However, is that true? In our book, Superabundance (co-written by Gale Pooley), we attempt to quantify abundance of commodities by looking at their prices. Essentially, when a price of a commodity increases, that tells you it’s becoming scarcer. When the price of a commodity decreases, that tells you it’s becoming more abundant. And prices are the result of expectations and desires of eight billion people in the world. The market is really a giant supercomputer that tells you in real time what you need to produce more of, and what you need to produce less of.
But which prices are we going to use? There are a lot of prices. Take the nominal price: you are all familiar with that when you go and buy butter. But you know that if you are looking at a price of a commodity of a long run, you must adjust for inflation. Below you will see a picture of a lady burning Reichsmarks during hyperinflation in Germany, because paper money was cheaper than firewood.

By adjusting nominal price by inflation, you get to real price. However, the problem with both is that they don’t take into account what is happening in your wallet. Parents or grandparents will tell you “Well, when I was a young man, a litre of petrol cost five cents.” Yes, but how much were you earning at that point in time? That’s the question.
That is why we are using ‘time prices’. Time prices do consider how much money you are earning. You get a time price by dividing nominal price by nominal hourly income at the time of the purchase. If 500g of butter costs $5 at Woolworths, and you’re earning $10 an hour, that means you are spending 30 minutes of your life earning that 500g of butter.

■ **RECORDS FOR PROCESSING**:

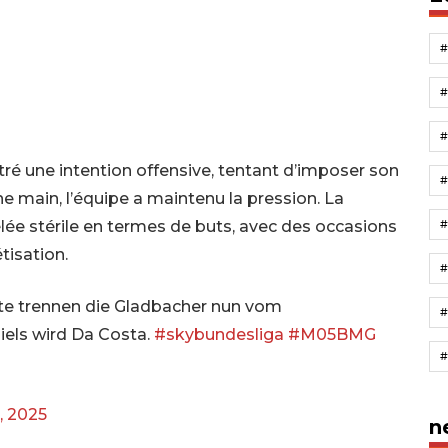
tré une intention offensive, tentant d’imposer son
e main, l’équipe a maintenu la pression. La
#
ée stérile en termes de buts, avec des occasions
tisation.
nkte trennen die Gladbacher nun vom
iels wird Da Costa.
#skybundesliga
#M05BMG
, 2025
n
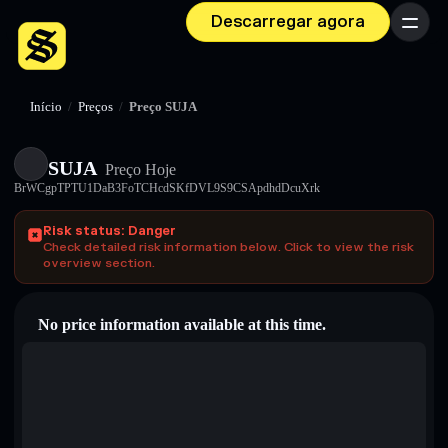
Descarregar agora
Menu
Início
/
Preços
/
Preço SUJA
SUJA
Preço Hoje
BrWCgpTPTU1DaB3FoTCHcdSKfDVL9S9CSApdhdDcuXrk
Risk status: Danger
Check detailed risk information below. Click to view the risk
overview section.
No price information available at this time.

■ **JOB ITEM A**:
Set down the part of the passage on commodity prices that begins at the words "That is why" and stops after "500g of butter.".
■ **JOB ITEM B**:
Swap "Descarregar agora" for "Download now" in all of the rows and write the rows out again with nothing else changed. Leave the pictures out.
The passage and the rows were taken from separate sources.

■ **WRITTEN ANSWER A**:
That is why we are using ‘time prices’. Time prices do consider how much money you are earning. You get a time price by dividing nominal price by nominal hourly income at the time of the purchase. If 500g of butter costs $5 at Woolworths, and you’re earning $10 an hour, that means you are spending 30 minutes of your life earning that 500g of butter.

■ **WRITTEN ANSWER B**:
tré une intention offensive, tentant d’imposer son
e main, l’équipe a maintenu la pression. La
#
ée stérile en termes de buts, avec des occasions
tisation.
nkte trennen die Gladbacher nun vom
iels wird Da Costa.
#skybundesliga
#M05BMG
, 2025
n
Download now
Menu
Início
/
Preços
/
Preço SUJA
SUJA
Preço Hoje
BrWCgpTPTU1DaB3FoTCHcdSKfDVL9S9CSApdhdDcuXrk
Risk status: Danger
Check detailed risk information below. Click to view the risk
overview section.
No price information available at this time.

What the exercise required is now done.